Embora estes sejam “apenas” filmes, Zero Trinta escuro remete-nos para a dor dos acontecimentos que a originaram, esclarecendo as questões: como e quando poderá a “guerra ao terror” chegar ao fim, e como saberemos quando isso acontecerá? Do mesmo jeito, Argon questiona como evitar uma guerra entre nós, ou entre Israel, e o Irão, uma guerra que não resolveria nada.
Bin Laden estava aparentemente motivado a atacar o Ocidente por vingança, o antigo paradigma do “olho por olho”. Numa extensa carta de 2002 ao povo americano, impressa na publicação britânica O observador, Bin Laden expôs as suas justificações específicas para a violência horrível contra inocentes.

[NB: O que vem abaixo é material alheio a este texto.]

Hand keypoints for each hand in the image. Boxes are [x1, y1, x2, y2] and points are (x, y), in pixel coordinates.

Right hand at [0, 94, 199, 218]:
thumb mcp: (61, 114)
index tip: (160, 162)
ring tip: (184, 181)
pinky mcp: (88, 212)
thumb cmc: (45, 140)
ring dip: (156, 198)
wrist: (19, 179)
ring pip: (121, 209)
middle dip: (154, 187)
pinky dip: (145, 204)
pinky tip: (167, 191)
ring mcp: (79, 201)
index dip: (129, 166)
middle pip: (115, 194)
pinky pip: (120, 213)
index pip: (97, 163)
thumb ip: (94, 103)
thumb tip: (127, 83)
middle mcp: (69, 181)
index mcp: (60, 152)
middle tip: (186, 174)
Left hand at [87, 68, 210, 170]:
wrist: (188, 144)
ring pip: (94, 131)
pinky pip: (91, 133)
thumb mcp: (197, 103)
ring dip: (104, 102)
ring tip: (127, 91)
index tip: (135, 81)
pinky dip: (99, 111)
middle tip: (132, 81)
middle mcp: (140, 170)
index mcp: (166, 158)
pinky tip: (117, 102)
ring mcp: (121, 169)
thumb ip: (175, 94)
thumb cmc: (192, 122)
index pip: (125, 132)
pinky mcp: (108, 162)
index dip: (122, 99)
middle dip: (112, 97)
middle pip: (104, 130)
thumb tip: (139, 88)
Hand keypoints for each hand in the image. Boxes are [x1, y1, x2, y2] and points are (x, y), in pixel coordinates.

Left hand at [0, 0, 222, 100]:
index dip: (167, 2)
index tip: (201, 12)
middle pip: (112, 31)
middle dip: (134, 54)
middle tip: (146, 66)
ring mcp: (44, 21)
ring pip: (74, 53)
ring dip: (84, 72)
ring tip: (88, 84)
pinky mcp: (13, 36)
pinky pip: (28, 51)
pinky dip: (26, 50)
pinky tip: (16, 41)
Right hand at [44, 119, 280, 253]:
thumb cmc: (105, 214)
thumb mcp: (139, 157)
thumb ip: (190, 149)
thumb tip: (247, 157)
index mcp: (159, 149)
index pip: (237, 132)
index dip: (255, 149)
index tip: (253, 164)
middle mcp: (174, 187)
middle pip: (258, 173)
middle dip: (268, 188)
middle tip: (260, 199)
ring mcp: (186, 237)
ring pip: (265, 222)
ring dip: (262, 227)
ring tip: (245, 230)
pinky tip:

Ele começou citando passagens do Alcorão que dão permissão aos islâmicos para combater os “descrentes”. Imediatamente isto configura um contexto patológico, porque contém o que os filósofos chamam de contradição performativa:
Ele proclamou o Islão como religião universal, mas a sua visão era radicalmente exclusivista. Ele acreditava que um Deus universal está do lado do Islã puro contra os impuros ou não-islamistas. Religiosos de muitas religiões, incluindo o Cristianismo, ocasionalmente caíram nesta armadilha moral.
Bin Laden prosseguiu dizendo que ele e os seus colegas estão a combater os EUA porque os EUA apoiam Israel contra a Palestina. Ele era explicitamente antissemita; para ele, a criação de Israel era um crime, implicando nenhuma vontade de aceitar uma visão mais inclusiva e multiétnica do futuro da região.
Nem todas as justificações de Bin Laden para a violência se baseavam em fantasias irracionais de vingança. Ele levantou questões, como a morte de centenas de milhares de crianças no Iraque como resultado das sanções dos EUA, ou a nossa duplicidade de critérios sobre quem permitimos ter armas nucleares e quem não permitimos, que também foram levantadas por americanos patrióticos e leais. .
Quando falei num Rotary Club há alguns anos, disse que, por mais horríveis que tenham sido os crimes de Bin Laden, era importante ouvir as suas racionalizações e compreender o seu quadro de referência. Era importante considerar que efeito as nossas próprias acções, como o estacionamento de tropas em bases na Arábia Saudita, tiveram sobre os extremistas, ou sobre aqueles que poderiam ser recrutados para as suas fileiras entre os cidadãos ofendidos, e era importante levar os assassinos a julgamento como pessoas comuns. criminosos em vez de exterminá-los. Vários ouvintes do meu discurso se levantaram e saíram.
A nossa decisão de assassinar Bin Laden não foi um acto de justiça restaurativa. Matá-lo não teria trazido de volta à vida aqueles que morreram no 9 de Setembro. Foi um ato de vingança retributiva, conscientemente decidida e fria.
Nos olhos atentos dos nossos chefes de governo ao acompanharem as ações dos Navy Seals, olhos que incluíam um vencedor do Prémio Nobel da Paz, foi possível ver como o olho por olho cega o mundo inteiro.
Na era nuclear, esta falta de imaginação moral torna-se muito mais importante do que a questão de quão divertidos ou verdadeiros são os produtos de Hollywood. A nossa miséria e medo planetários nunca diminuirão através de um ciclo interminável de vingança e contra-vingança.
Um nível patológico de vingança está incorporado na própria dissuasão que racionaliza a posse de enormes arsenais nucleares, a mãe de todas as contradições performativas: um ciclo de vingança que poderá matar-nos a todos, como quase aconteceu na crise dos mísseis cubanos de 1962.
Não deveria qualquer narrativa sensata da nossa resposta ao terrorismo incluir menos drones que criam mais terroristas do que matam, e mais algumas iniciativas de reconciliação entre o Ocidente e as regiões muçulmanas? Já passou da hora de reservar, dos triliões que gastamos em armas e na guerra, alguns milhões para um Departamento da Paz.
Caso contrário, estaremos a enganar-nos a nós próprios, deslocando as cadeiras do convés do Titanic. “Maya” é a palavra sânscrita para ilusão.
Winslow Myers ministra seminários sobre os desafios da mudança pessoal e global, é autor de “Living Beyond War: A Citizen's Guide”, atua no Conselho Consultivo da Iniciativa Preventiva de Guerra, é membro do Grupo Rotariano de Ação pela Paz e escreve para Voz da Paz.